Would you return, word for word, the lines of the data below from the line with "Abrams, G., M.D." through the line with "Page 4 of 9", and no others?

* **Extracted data**:
============================================================

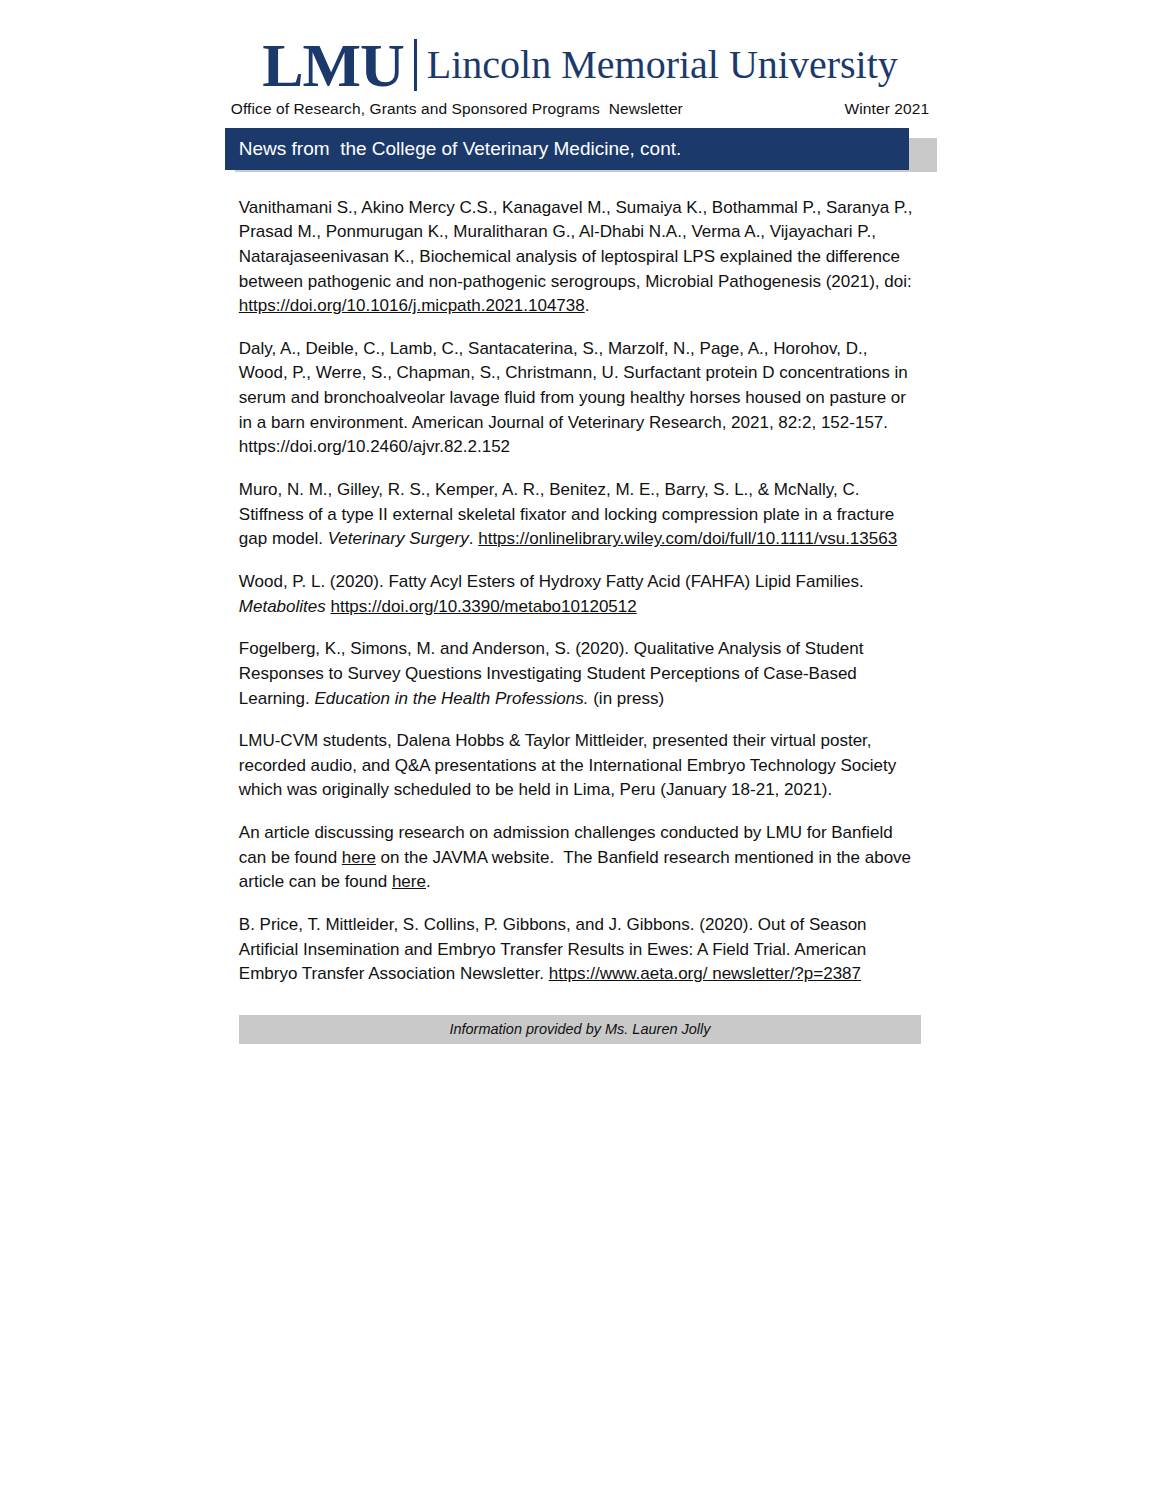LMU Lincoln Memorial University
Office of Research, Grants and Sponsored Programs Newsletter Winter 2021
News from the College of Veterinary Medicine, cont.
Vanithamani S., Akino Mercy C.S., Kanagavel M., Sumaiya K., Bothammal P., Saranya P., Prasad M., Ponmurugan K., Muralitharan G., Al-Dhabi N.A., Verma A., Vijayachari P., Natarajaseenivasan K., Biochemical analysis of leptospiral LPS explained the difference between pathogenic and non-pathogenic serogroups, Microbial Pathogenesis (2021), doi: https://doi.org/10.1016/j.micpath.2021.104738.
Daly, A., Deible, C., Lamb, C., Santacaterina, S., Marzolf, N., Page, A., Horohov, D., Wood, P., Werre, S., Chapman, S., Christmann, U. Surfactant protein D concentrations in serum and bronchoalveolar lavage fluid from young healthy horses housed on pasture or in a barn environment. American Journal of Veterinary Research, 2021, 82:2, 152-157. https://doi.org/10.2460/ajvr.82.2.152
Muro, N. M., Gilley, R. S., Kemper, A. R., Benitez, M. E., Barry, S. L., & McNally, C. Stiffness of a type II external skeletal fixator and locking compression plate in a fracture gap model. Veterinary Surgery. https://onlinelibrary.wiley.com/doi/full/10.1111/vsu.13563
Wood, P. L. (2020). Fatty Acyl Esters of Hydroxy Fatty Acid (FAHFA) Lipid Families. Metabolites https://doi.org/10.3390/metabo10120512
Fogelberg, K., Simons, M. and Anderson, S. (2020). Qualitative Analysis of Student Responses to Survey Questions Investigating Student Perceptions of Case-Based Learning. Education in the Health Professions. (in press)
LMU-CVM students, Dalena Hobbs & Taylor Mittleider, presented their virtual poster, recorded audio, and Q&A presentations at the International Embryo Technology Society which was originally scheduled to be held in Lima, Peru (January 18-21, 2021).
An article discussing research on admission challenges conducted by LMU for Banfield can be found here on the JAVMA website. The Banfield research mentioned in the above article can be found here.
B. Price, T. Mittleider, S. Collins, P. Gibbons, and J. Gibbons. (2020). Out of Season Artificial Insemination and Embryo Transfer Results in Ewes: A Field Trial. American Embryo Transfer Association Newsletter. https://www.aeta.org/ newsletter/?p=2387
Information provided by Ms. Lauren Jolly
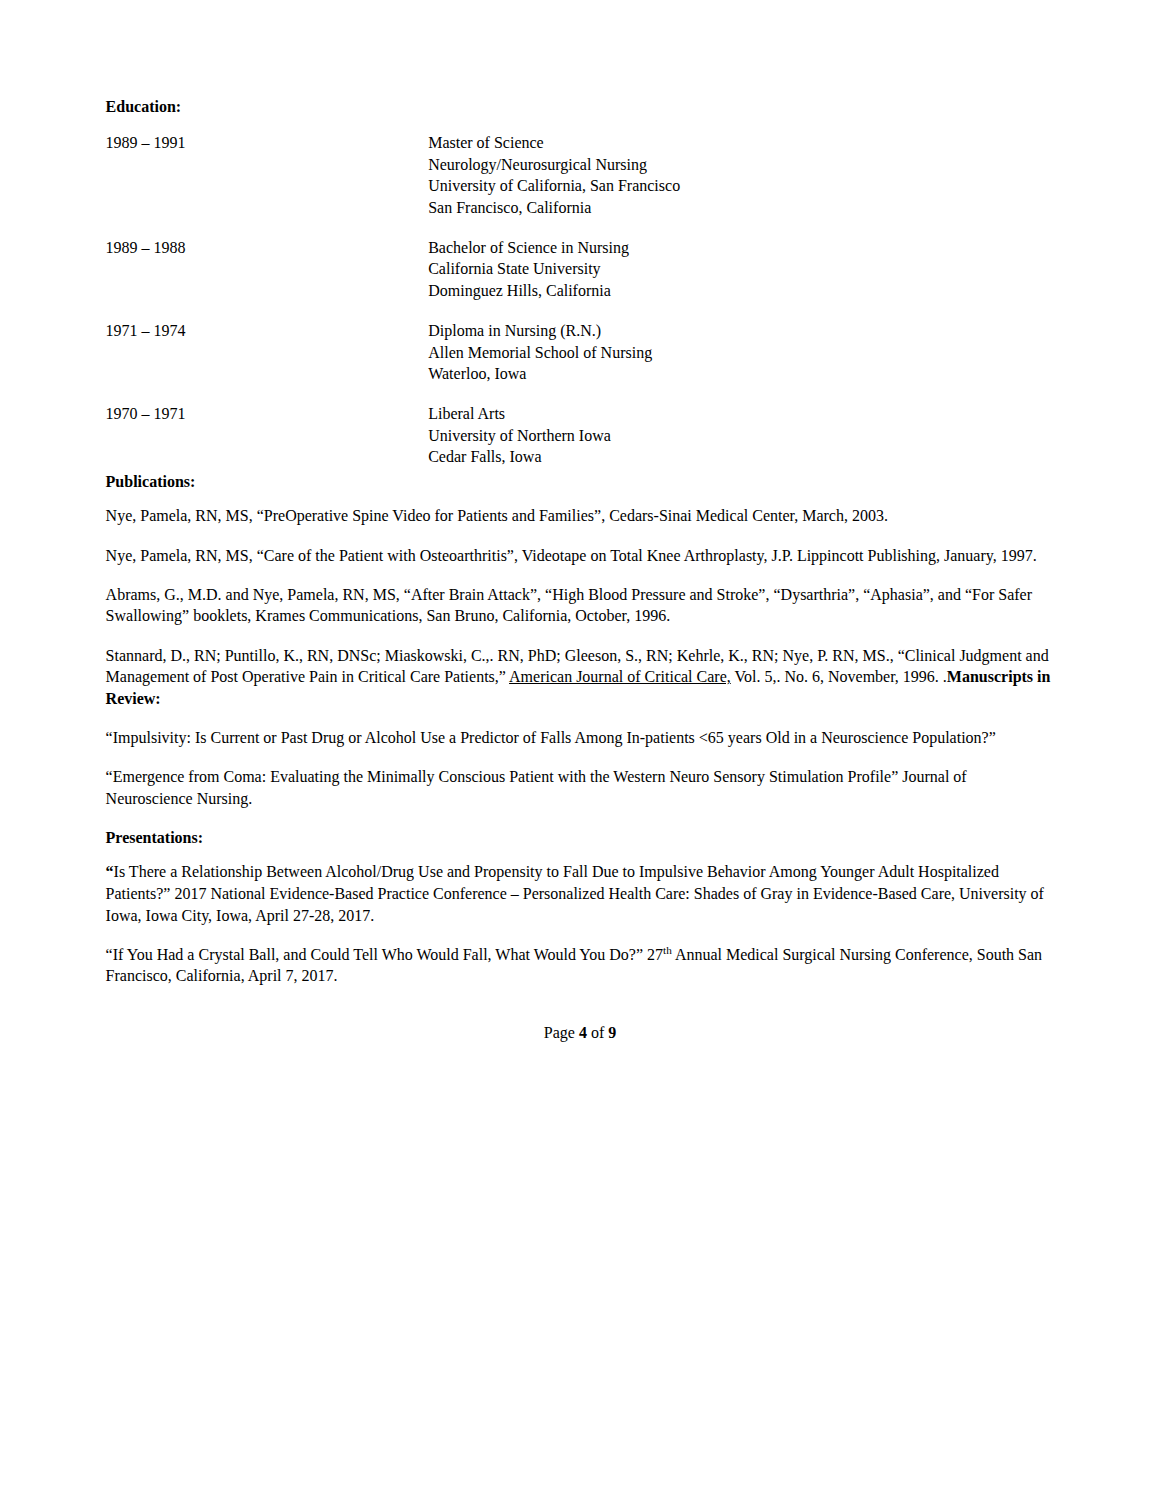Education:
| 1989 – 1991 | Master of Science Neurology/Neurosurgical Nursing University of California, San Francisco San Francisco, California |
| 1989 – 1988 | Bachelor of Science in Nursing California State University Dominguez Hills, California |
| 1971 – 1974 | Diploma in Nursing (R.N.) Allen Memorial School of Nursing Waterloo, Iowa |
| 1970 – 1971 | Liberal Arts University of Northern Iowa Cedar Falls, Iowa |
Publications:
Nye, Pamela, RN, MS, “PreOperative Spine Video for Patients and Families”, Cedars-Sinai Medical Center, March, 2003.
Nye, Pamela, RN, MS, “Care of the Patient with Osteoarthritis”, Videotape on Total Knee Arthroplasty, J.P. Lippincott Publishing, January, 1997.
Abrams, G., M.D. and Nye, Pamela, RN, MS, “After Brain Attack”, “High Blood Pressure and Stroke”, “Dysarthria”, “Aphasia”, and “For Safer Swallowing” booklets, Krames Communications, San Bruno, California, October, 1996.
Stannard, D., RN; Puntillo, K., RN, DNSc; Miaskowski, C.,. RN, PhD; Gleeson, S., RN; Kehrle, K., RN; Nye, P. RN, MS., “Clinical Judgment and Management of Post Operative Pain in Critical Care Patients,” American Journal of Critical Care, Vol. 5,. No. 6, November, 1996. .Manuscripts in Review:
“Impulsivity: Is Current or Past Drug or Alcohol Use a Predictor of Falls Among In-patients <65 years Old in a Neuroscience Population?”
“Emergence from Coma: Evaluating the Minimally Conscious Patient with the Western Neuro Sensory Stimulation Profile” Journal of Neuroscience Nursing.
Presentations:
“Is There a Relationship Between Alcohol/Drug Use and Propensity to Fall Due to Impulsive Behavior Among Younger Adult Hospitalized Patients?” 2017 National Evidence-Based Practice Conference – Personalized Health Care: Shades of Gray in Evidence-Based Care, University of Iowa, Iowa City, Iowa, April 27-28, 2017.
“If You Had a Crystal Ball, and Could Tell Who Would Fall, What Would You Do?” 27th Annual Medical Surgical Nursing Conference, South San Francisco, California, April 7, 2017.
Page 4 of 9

============================================================

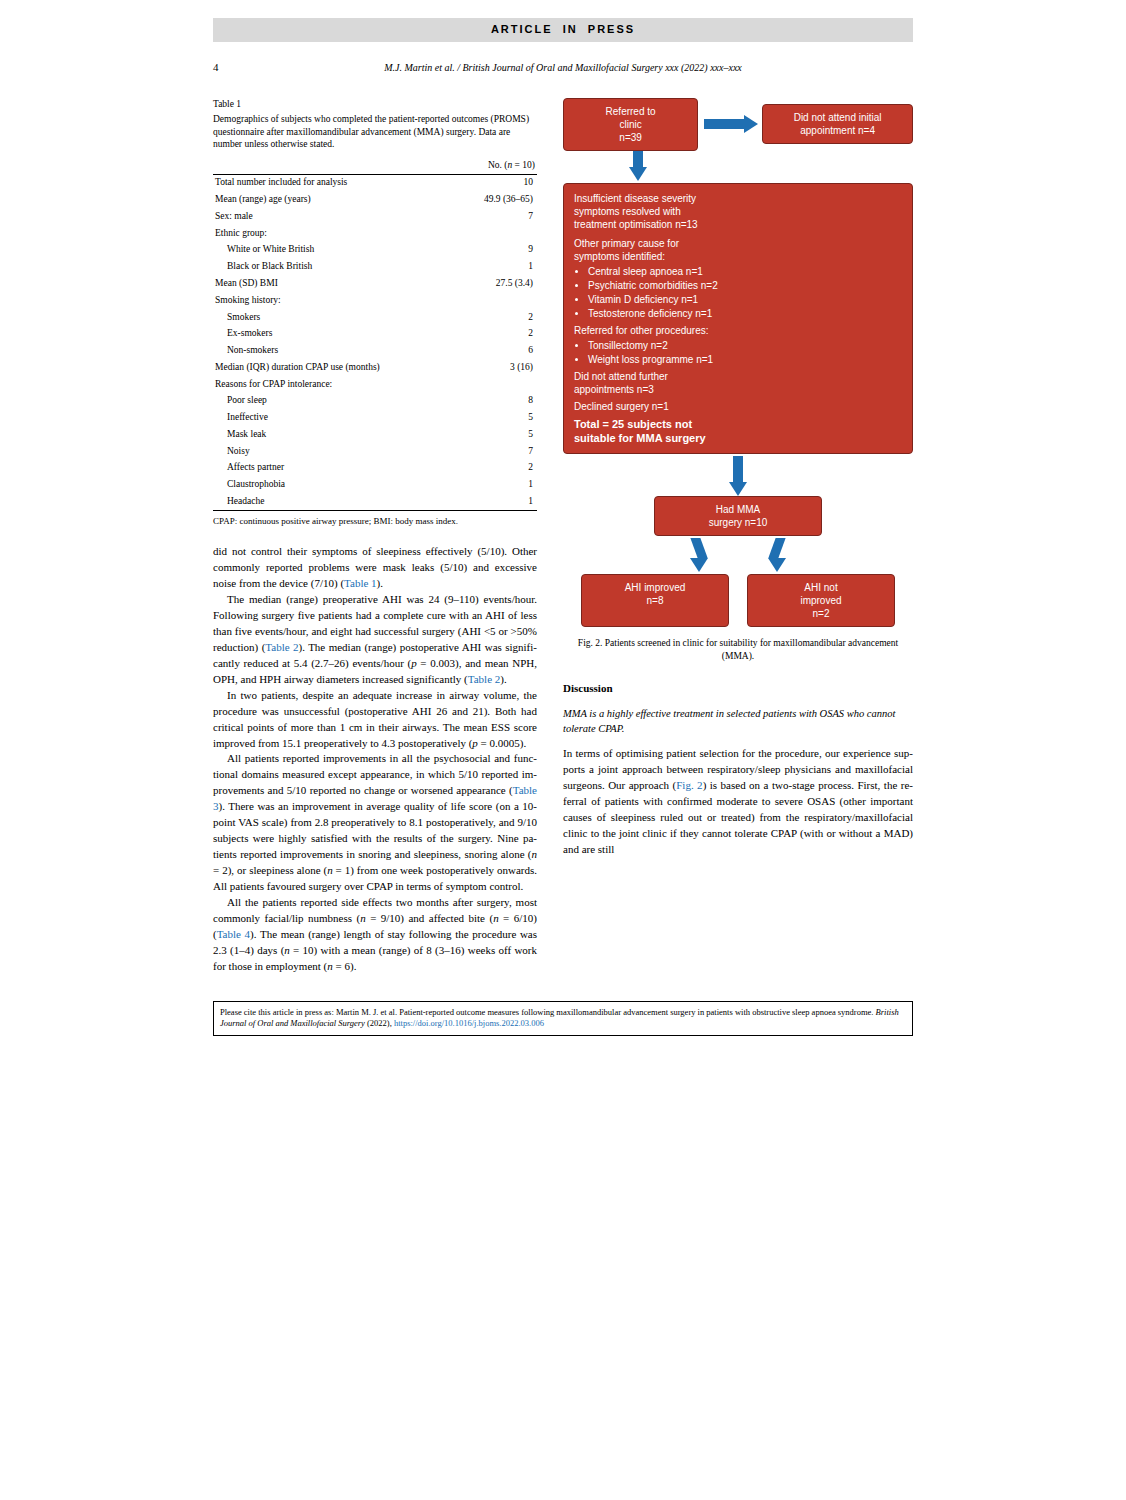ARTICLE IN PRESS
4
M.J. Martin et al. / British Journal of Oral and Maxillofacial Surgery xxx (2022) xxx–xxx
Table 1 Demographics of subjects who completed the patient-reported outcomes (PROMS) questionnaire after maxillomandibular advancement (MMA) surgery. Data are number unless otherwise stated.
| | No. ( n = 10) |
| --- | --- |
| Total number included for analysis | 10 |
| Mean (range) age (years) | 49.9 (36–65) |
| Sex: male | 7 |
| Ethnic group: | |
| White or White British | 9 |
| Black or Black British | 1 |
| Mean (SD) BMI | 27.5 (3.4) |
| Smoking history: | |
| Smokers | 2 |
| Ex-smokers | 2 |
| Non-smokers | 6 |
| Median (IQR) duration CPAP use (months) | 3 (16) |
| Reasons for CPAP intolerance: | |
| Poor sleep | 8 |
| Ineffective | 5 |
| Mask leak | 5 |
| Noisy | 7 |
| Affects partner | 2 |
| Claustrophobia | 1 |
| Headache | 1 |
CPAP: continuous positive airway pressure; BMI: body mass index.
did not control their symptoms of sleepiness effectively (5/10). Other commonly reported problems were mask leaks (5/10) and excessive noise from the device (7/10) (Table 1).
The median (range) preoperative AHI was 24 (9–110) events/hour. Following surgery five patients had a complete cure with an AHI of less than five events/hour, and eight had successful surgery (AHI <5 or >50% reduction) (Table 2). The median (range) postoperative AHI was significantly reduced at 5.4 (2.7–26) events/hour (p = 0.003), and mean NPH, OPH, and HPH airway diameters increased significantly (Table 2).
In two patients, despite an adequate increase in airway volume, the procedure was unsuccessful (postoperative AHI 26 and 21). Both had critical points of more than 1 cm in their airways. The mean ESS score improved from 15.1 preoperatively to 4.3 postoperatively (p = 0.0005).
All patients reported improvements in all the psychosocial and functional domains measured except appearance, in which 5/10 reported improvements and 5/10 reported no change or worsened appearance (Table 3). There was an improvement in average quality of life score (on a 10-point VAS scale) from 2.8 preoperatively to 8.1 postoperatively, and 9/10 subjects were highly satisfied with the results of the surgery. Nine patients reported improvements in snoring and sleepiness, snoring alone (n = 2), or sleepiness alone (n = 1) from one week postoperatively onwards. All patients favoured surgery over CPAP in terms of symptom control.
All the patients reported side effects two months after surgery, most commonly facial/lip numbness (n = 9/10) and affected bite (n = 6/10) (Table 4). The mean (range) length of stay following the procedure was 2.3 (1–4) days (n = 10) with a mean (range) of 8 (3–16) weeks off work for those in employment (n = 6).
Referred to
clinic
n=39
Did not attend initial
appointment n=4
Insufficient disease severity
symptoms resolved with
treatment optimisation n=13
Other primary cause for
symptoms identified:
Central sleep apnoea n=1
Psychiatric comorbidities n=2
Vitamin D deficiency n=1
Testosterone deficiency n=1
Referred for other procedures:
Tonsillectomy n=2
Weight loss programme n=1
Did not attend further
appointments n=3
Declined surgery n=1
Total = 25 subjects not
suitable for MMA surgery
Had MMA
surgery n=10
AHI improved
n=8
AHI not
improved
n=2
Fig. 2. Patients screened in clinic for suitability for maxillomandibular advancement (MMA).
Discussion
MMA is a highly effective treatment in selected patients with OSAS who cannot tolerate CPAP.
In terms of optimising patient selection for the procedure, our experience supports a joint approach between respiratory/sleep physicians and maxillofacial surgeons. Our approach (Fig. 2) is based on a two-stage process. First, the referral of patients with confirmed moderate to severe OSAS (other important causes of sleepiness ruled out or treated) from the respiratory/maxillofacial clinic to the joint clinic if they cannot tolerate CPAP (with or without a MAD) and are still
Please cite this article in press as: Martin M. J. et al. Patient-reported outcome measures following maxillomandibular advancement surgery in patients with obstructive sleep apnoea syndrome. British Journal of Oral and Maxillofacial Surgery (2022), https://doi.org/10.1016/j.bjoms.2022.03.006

============================================================

* **Exercise result**:
Abrams, G., M.D. and Nye, Pamela, RN, MS, “After Brain Attack”, “High Blood Pressure and Stroke”, “Dysarthria”, “Aphasia”, and “For Safer Swallowing” booklets, Krames Communications, San Bruno, California, October, 1996.
Stannard, D., RN; Puntillo, K., RN, DNSc; Miaskowski, C.,. RN, PhD; Gleeson, S., RN; Kehrle, K., RN; Nye, P. RN, MS., “Clinical Judgment and Management of Post Operative Pain in Critical Care Patients,” American Journal of Critical Care, Vol. 5,. No. 6, November, 1996. .Manuscripts in Review:
“Impulsivity: Is Current or Past Drug or Alcohol Use a Predictor of Falls Among In-patients <65 years Old in a Neuroscience Population?”
“Emergence from Coma: Evaluating the Minimally Conscious Patient with the Western Neuro Sensory Stimulation Profile” Journal of Neuroscience Nursing.
Presentations:
“Is There a Relationship Between Alcohol/Drug Use and Propensity to Fall Due to Impulsive Behavior Among Younger Adult Hospitalized Patients?” 2017 National Evidence-Based Practice Conference – Personalized Health Care: Shades of Gray in Evidence-Based Care, University of Iowa, Iowa City, Iowa, April 27-28, 2017.
“If You Had a Crystal Ball, and Could Tell Who Would Fall, What Would You Do?” 27th Annual Medical Surgical Nursing Conference, South San Francisco, California, April 7, 2017.
Page 4 of 9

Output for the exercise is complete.